Es gibt drei Arten wie PHP auf einem Webserver ausgeführt werden kann: Apache Module, CGI (langsam und nicht sehr effizient, bisher allerdings auch noch nicht gesehen) oder FastCGI.

Für WordPress ist FastCGI geeignet. Die Datei- und Verzeichnisrechte sind bereits so eingerichtet, dass grundlegende Vorgänge wie das Hochladen von Bildern, die Aktualisierung von Komponenten und Backups (über Plugins) etc. funktionieren, ohne dass dafür etwas an der Konfiguration getan werden muss. Daher kann man in den meisten Fällen unmittelbar nach der Installation von WordPress anfangen zu arbeiten.

Wenn hingegen für die Installation eines Plugins oder Themes FTP-Zugangsdaten verlangt werden, ist das ein Hinweis darauf, dass PHP als Apache-Modul ausgeführt wird.
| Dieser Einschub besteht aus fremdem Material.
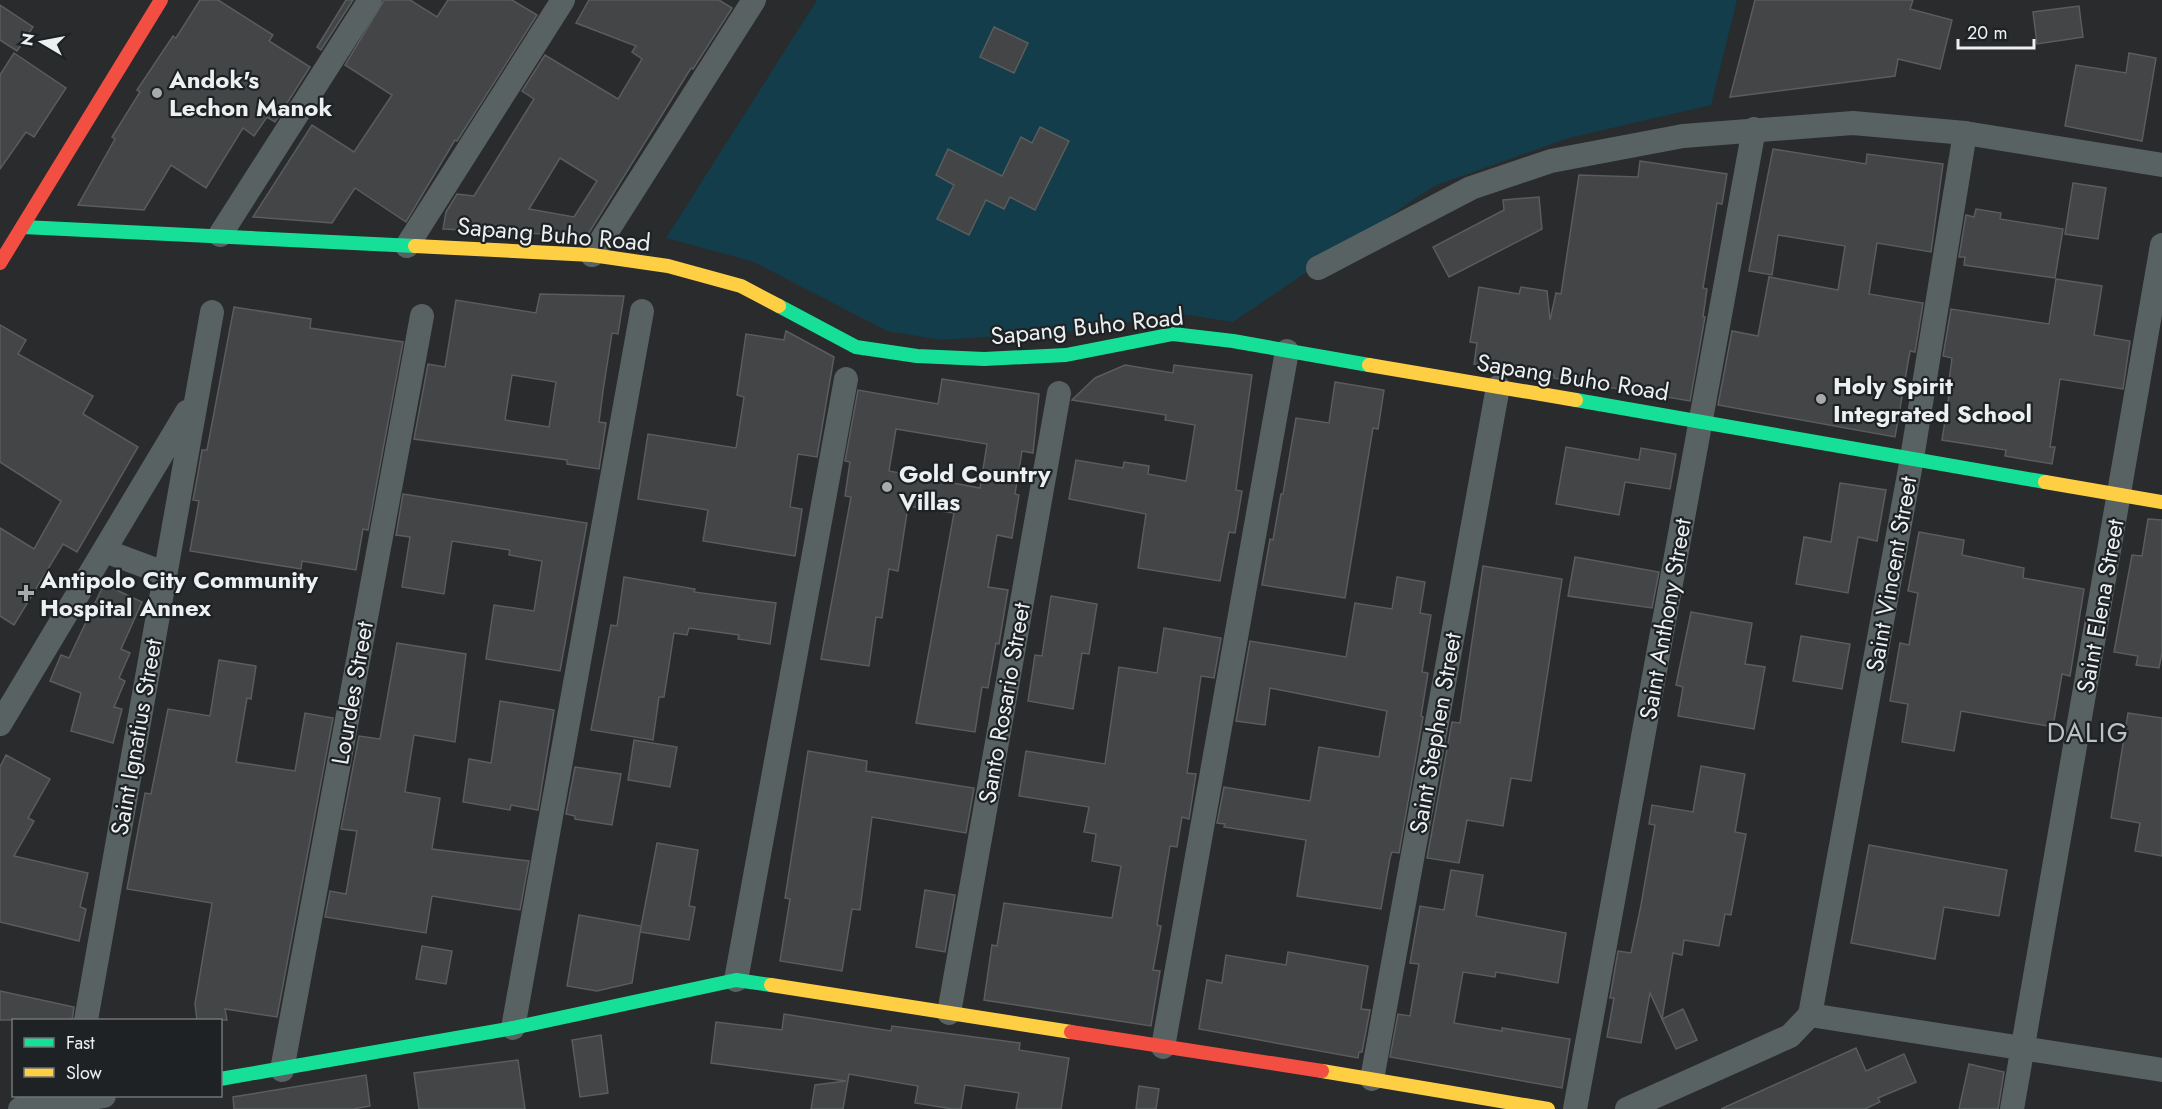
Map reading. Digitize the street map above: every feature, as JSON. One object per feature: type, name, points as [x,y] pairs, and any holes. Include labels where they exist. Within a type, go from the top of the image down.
[{"type":"street","points":[[0,263],[161,0]]},
{"type":"street","points":[[220,236],[370,0]]},
{"type":"street","points":[[407,246],[563,0]]},
{"type":"street","points":[[592,255],[754,0]]},
{"type":"street","points":[[1318,268],[1471,188],[1551,161],[1683,136],[1853,123],[1965,133],[2162,165]]},
{"type":"street","name":"Saint Anthony Street","points":[[1575,1109],[1754,129]]},
{"type":"street","name":"Saint Vincent Street","points":[[1810,1015],[1912,458],[1965,133]]},
{"type":"street","name":"Sapang Buho Road","points":[[23,226],[592,255],[668,266],[741,286],[856,347],[917,356],[984,359],[1066,355],[1173,334],[1701,421],[2162,502]]},
{"type":"street","name":"Saint Elena Street","points":[[2012,1109],[2162,245]]},
{"type":"street","points":[[513,1028],[642,311]]},
{"type":"street","name":"Saint Ignatius Street","points":[[86,1019],[212,312]]},
{"type":"street","name":"Lourdes Street","points":[[282,1070],[422,316]]},
{"type":"street","points":[[1163,1047],[1287,351]]},
{"type":"street","points":[[736,980],[846,379]]},
{"type":"street","name":"Saint Stephen Street","points":[[1372,1079],[1498,387]]},
{"type":"street","name":"Santo Rosario Street","points":[[949,1013],[1059,393]]},
{"type":"street","points":[[0,724],[195,400]]},
{"type":"street","points":[[105,551],[164,573]]},
{"type":"street","points":[[222,1079],[513,1028],[736,980],[1372,1079],[1548,1109]]},
{"type":"street","points":[[1627,1109],[1670,1101],[1790,1036],[1810,1015],[2162,1070]]},
{"type":"street","points":[[20,1109],[72,1098]]},
{"type":"shaded area","points":[[817,0],[1737,0],[1711,105],[1569,138],[1434,186],[1233,322],[1181,314],[1065,332],[941,340],[887,331],[754,262],[666,238]]},
{"type":"building","points":[[200,0],[218,0],[273,35],[269,41],[310,67],[275,122],[267,117],[254,136],[243,128],[206,188],[171,165],[144,210],[78,205],[115,139],[112,137],[140,92],[137,90],[173,36],[176,38]]},
{"type":"building","points":[[346,0],[353,0],[321,50],[317,47]]},
{"type":"building","points":[[384,0],[410,0],[437,17],[448,0],[512,0],[537,15],[457,141],[455,140],[406,222],[355,188],[332,223],[253,217],[312,125],[354,152],[392,95],[345,65]]},
{"type":"building","points":[[589,0],[719,0],[732,8],[693,69],[691,68],[587,236],[443,229],[446,212],[457,194],[474,196],[534,99],[522,91],[545,55],[618,99],[642,59],[632,52],[636,46],[576,23]],"holes":[[[560,158],[597,181],[574,217],[529,209]]]},
{"type":"building","points":[[1755,0],[1913,0],[1910,9],[1952,20],[1940,69],[1898,59],[1895,76],[1730,97]]},
{"type":"building","points":[[0,5],[33,27],[17,51],[0,40]]},
{"type":"building","points":[[2079,6],[2083,37],[2037,44],[2033,12]]},
{"type":"building","points":[[994,27],[1028,43],[1014,73],[980,57]]},
{"type":"building","points":[[14,53],[66,88],[34,137],[26,132],[0,169],[0,75]]},
{"type":"building","points":[[2129,53],[2156,58],[2142,141],[2065,126],[2076,65],[2126,73]]},
{"type":"building","points":[[1040,127],[1069,141],[1035,210],[1010,197],[1004,209],[986,200],[969,235],[937,219],[954,185],[936,175],[948,149],[1002,176],[1021,137],[1032,143]]},
{"type":"building","points":[[1773,149],[1866,164],[1867,154],[1943,164],[1931,252],[1877,243],[1869,294],[1923,303],[1915,352],[1910,351],[1895,437],[1718,405],[1732,331],[1758,336],[1769,277],[1838,290],[1845,246],[1778,235],[1772,275],[1749,271]]},
{"type":"building","points":[[1640,161],[1727,174],[1722,204],[1717,203],[1703,288],[1707,289],[1703,317],[1705,317],[1690,401],[1554,378],[1554,375],[1474,364],[1477,343],[1470,342],[1479,287],[1519,294],[1521,287],[1547,291],[1550,320],[1556,293],[1561,294],[1579,175],[1638,177]]},
{"type":"building","points":[[2073,183],[2106,188],[2098,239],[2065,234]]},
{"type":"building","points":[[1539,197],[1542,229],[1449,277],[1433,247],[1504,210],[1503,200]]},
{"type":"building","points":[[1976,209],[2001,213],[2000,219],[2063,229],[2055,278],[1964,265],[1965,257],[1959,257],[1966,215],[1974,217]]},
{"type":"building","points":[[2056,279],[2102,286],[2094,335],[2130,341],[2123,389],[2060,379],[2050,447],[2055,447],[2052,464],[2005,456],[2006,450],[1942,440],[1951,382],[1949,381],[1952,358],[1943,356],[1951,309],[2049,324]]},
{"type":"building","points":[[540,294],[624,296],[618,334],[612,333],[603,391],[599,422],[606,423],[599,469],[567,464],[567,460],[414,439],[428,364],[445,367],[456,300],[536,313]],"holes":[[[512,375],[556,382],[549,427],[505,420]]]},
{"type":"building","points":[[234,307],[311,319],[310,328],[403,342],[368,530],[363,529],[356,570],[302,561],[301,569],[190,551],[199,501],[193,500],[202,450],[207,450]]},
{"type":"building","points":[[0,325],[26,340],[18,354],[93,396],[83,414],[138,447],[77,552],[63,544],[14,625],[0,616],[0,528],[34,549],[61,501],[0,462]]},
{"type":"building","points":[[786,331],[834,357],[817,457],[798,454],[790,507],[802,509],[795,556],[703,541],[708,510],[638,499],[648,434],[736,448],[744,397],[737,395],[746,334],[784,340]]},
{"type":"building","points":[[1125,365],[1173,373],[1174,365],[1252,375],[1236,490],[1242,491],[1235,533],[1229,532],[1220,581],[1138,568],[1146,514],[1069,499],[1076,460],[1123,468],[1124,462],[1149,466],[1148,474],[1186,481],[1195,425],[1165,420],[1166,415],[1072,400],[1095,378]]},
{"type":"building","points":[[942,379],[1039,394],[1033,453],[1022,451],[1015,494],[1019,495],[1012,538],[997,535],[988,587],[1008,590],[999,644],[996,643],[988,688],[982,687],[975,732],[916,723],[954,513],[908,506],[898,571],[889,569],[882,618],[876,617],[869,666],[821,659],[851,497],[845,496],[850,462],[845,461],[858,390],[938,404]],"holes":[[[896,429],[987,444],[980,488],[889,471]]]},
{"type":"building","points":[[1335,382],[1384,390],[1378,429],[1373,428],[1345,598],[1262,585],[1270,539],[1273,540],[1281,494],[1283,494],[1296,418],[1329,423]]},
{"type":"building","points":[[1566,447],[1639,460],[1641,448],[1676,454],[1670,489],[1625,482],[1619,515],[1556,504]]},
{"type":"building","points":[[1840,483],[1886,490],[1877,541],[1858,537],[1848,593],[1796,584],[1804,537],[1831,542]]},
{"type":"building","points":[[403,494],[587,523],[560,671],[486,659],[494,605],[534,611],[542,561],[509,555],[510,550],[452,541],[444,594],[402,587],[410,537],[396,535]]},
{"type":"building","points":[[2148,519],[2162,520],[2162,653],[2159,668],[2136,665],[2138,656],[2114,652],[2132,555],[2142,556]]},
{"type":"building","points":[[1919,532],[1964,540],[1962,555],[2024,568],[2023,578],[2084,589],[2070,676],[2062,674],[2053,727],[1961,711],[1954,751],[1902,742],[1908,704],[1890,701],[1900,643],[1909,645],[1918,593],[1908,591]]},
{"type":"building","points":[[1575,557],[1659,572],[1652,608],[1568,596]]},
{"type":"building","points":[[1483,566],[1562,579],[1531,781],[1511,778],[1503,826],[1467,820],[1459,863],[1427,858],[1452,722],[1460,723]]},
{"type":"building","points":[[624,577],[695,589],[694,592],[776,603],[770,644],[738,639],[739,635],[689,628],[687,635],[674,633],[664,697],[659,697],[653,740],[591,730],[611,625],[617,626]]},
{"type":"building","points":[[1397,577],[1425,582],[1420,613],[1431,615],[1422,672],[1428,673],[1421,716],[1423,717],[1399,853],[1392,852],[1390,858],[1381,909],[1297,896],[1306,840],[1224,827],[1225,824],[1217,823],[1224,787],[1310,801],[1319,747],[1379,757],[1387,711],[1270,688],[1265,725],[1236,721],[1250,641],[1346,657],[1355,603],[1392,609]]},
{"type":"building","points":[[104,584],[142,602],[121,649],[130,653],[119,678],[125,681],[114,707],[122,709],[113,743],[71,731],[81,693],[50,681],[61,655],[69,658]]},
{"type":"building","points":[[1051,596],[1097,604],[1089,654],[1082,653],[1073,709],[1028,701],[1035,655],[1042,656]]},
{"type":"building","points":[[1691,612],[1752,623],[1745,664],[1765,667],[1754,729],[1678,716],[1683,687],[1676,685]]},
{"type":"building","points":[[1164,628],[1221,638],[1214,678],[1201,676],[1187,773],[1196,774],[1189,819],[1182,817],[1177,847],[1170,846],[1157,925],[1161,926],[1153,970],[1160,971],[1151,1026],[984,1000],[992,945],[997,946],[1004,903],[1112,918],[1121,866],[1092,861],[1096,834],[1084,832],[1089,807],[1019,796],[1026,751],[1105,764],[1119,667],[1157,673]]},
{"type":"building","points":[[1801,636],[1850,644],[1842,689],[1793,681]]},
{"type":"building","points":[[397,643],[466,654],[455,742],[414,735],[405,792],[440,798],[432,849],[529,861],[520,910],[432,896],[426,933],[325,917],[330,891],[346,894],[357,831],[341,829],[359,736],[380,739]]},
{"type":"building","points":[[219,660],[256,666],[251,699],[247,698],[236,762],[295,771],[305,713],[333,718],[277,1017],[225,1009],[227,1020],[197,1019],[195,1004],[212,903],[127,889],[145,793],[151,794],[168,709],[210,716]]},
{"type":"building","points":[[500,701],[554,710],[538,810],[511,805],[510,810],[463,802],[469,759],[491,763]]},
{"type":"building","points":[[2128,713],[2162,718],[2162,856],[2135,851],[2140,823],[2111,818]]},
{"type":"building","points":[[634,740],[677,747],[670,787],[628,780]]},
{"type":"building","points":[[808,751],[867,761],[866,771],[974,788],[966,833],[872,817],[860,910],[852,909],[842,971],[780,961],[790,899],[785,898]]},
{"type":"building","points":[[6,755],[50,779],[28,818],[34,821],[14,856],[88,873],[80,907],[86,909],[79,941],[0,922],[0,767]]},
{"type":"building","points":[[1701,766],[1745,774],[1735,832],[1746,834],[1731,915],[1725,914],[1719,946],[1684,940],[1682,955],[1673,953],[1662,1019],[1650,993],[1641,1043],[1607,1037],[1614,998],[1610,998],[1618,951],[1631,953],[1641,905],[1655,825],[1649,824],[1652,805],[1693,812]]},
{"type":"building","points":[[575,767],[621,774],[612,825],[575,819],[575,816],[566,814]]},
{"type":"building","points":[[657,843],[698,850],[689,906],[695,907],[689,940],[640,932]]},
{"type":"building","points":[[1869,845],[2007,870],[1999,916],[1944,907],[1935,959],[1851,943]]},
{"type":"building","points":[[1451,870],[1483,875],[1476,916],[1566,933],[1558,983],[1496,972],[1495,977],[1463,972],[1454,1023],[1570,1039],[1562,1088],[1390,1057],[1398,1014],[1410,1016],[1419,964],[1410,963],[1420,906],[1444,910]]},
{"type":"building","points":[[925,890],[955,895],[945,952],[916,947]]},
{"type":"building","points":[[579,915],[641,926],[632,983],[597,991],[567,986]]},
{"type":"building","points":[[422,946],[452,951],[446,984],[416,979]]},
{"type":"building","points":[[1288,952],[1368,966],[1361,1009],[1370,1010],[1362,1052],[1359,1052],[1358,1058],[1199,1029],[1207,980],[1222,983],[1226,955],[1286,965]]},
{"type":"building","points":[[0,991],[74,1007],[72,1019],[0,1020]]},
{"type":"building","points":[[1683,1009],[1697,1040],[1676,1049],[1662,1019]]},
{"type":"building","points":[[784,1014],[891,1031],[892,1026],[1020,1043],[1019,1050],[1069,1058],[1061,1109],[1016,1109],[1019,1093],[965,1085],[961,1109],[915,1103],[918,1086],[849,1074],[843,1109],[811,1109],[815,1085],[846,1081],[711,1063],[716,1022],[782,1030]]},
{"type":"building","points":[[601,1035],[608,1093],[580,1097],[572,1040]]},
{"type":"building","points":[[1856,1048],[1866,1071],[1904,1054],[1916,1082],[1878,1098],[1880,1102],[1865,1109],[1721,1109]]},
{"type":"building","points":[[518,1060],[525,1109],[419,1109],[414,1073]]},
{"type":"building","points":[[1969,1064],[2004,1072],[1998,1109],[1959,1109]]},
{"type":"building","points":[[366,1075],[370,1106],[353,1109],[234,1109],[233,1097]]},
{"type":"building","points":[[1139,1086],[1159,1089],[1156,1109],[1136,1109]]},
{"type":"traffic: fast","points":[[23,227],[415,246]]},
{"type":"traffic: fast","points":[[779,306],[856,347],[917,356],[984,359],[1066,355],[1173,334],[1233,341],[1369,365]]},
{"type":"traffic: fast","points":[[1576,400],[2045,482]]},
{"type":"traffic: fast","points":[[222,1079],[513,1028],[736,980],[771,985]]},
{"type":"traffic: slow","points":[[415,246],[592,255],[668,266],[741,286],[779,306]]},
{"type":"traffic: slow","points":[[1369,365],[1576,400]]},
{"type":"traffic: slow","points":[[2045,482],[2162,502]]},
{"type":"traffic: slow","points":[[771,985],[1071,1032]]},
{"type":"traffic: slow","points":[[1322,1071],[1548,1109]]},
{"type":"traffic: jam","points":[[0,263],[161,0]]},
{"type":"traffic: jam","points":[[1071,1032],[1322,1071]]},
{"type":"place","name":"Andok's Lechon Manok","points":[[157,93]]},
{"type":"place","name":"Holy Spirit Integrated School","points":[[1821,399]]},
{"type":"place","name":"Gold Country Villas","points":[[887,487]]},
{"type":"place","name":"Antipolo City Community Hospital Annex","points":[[26,593]]},
{"type":"district","name":"DALIG","points":[[2088,732]]}]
Nur wenige Hoster sehen für diesen Fall Dateirechte vor, die dem FTP-User dieselben Rechte wie dem Webserver-Benutzer einräumen (dafür ist für jedes Paket ein eigener Webserver-Benutzer erforderlich).

Ursache für das Erfordernis FTP-Zugangsdaten anzugeben ist, dass der Webserver-Benutzer keinen Zugriff auf die Dateien des FTP-Benutzers hat, weshalb WordPress dessen Benutzerdaten anfordern muss. Umgekehrt hätte der FTP-Benutzer keinen Zugriff auf Dateien, die dem Webserver gehören.

Das ist allerdings nicht immer gleich ein Grund den Provider zu wechseln. Bei größeren Anbietern stehen die Chancen gut, dass die Bereitstellung von PHP in den Webpaket-Einstellungen konfiguriert, und auf FastCGI umgestellt werden kann.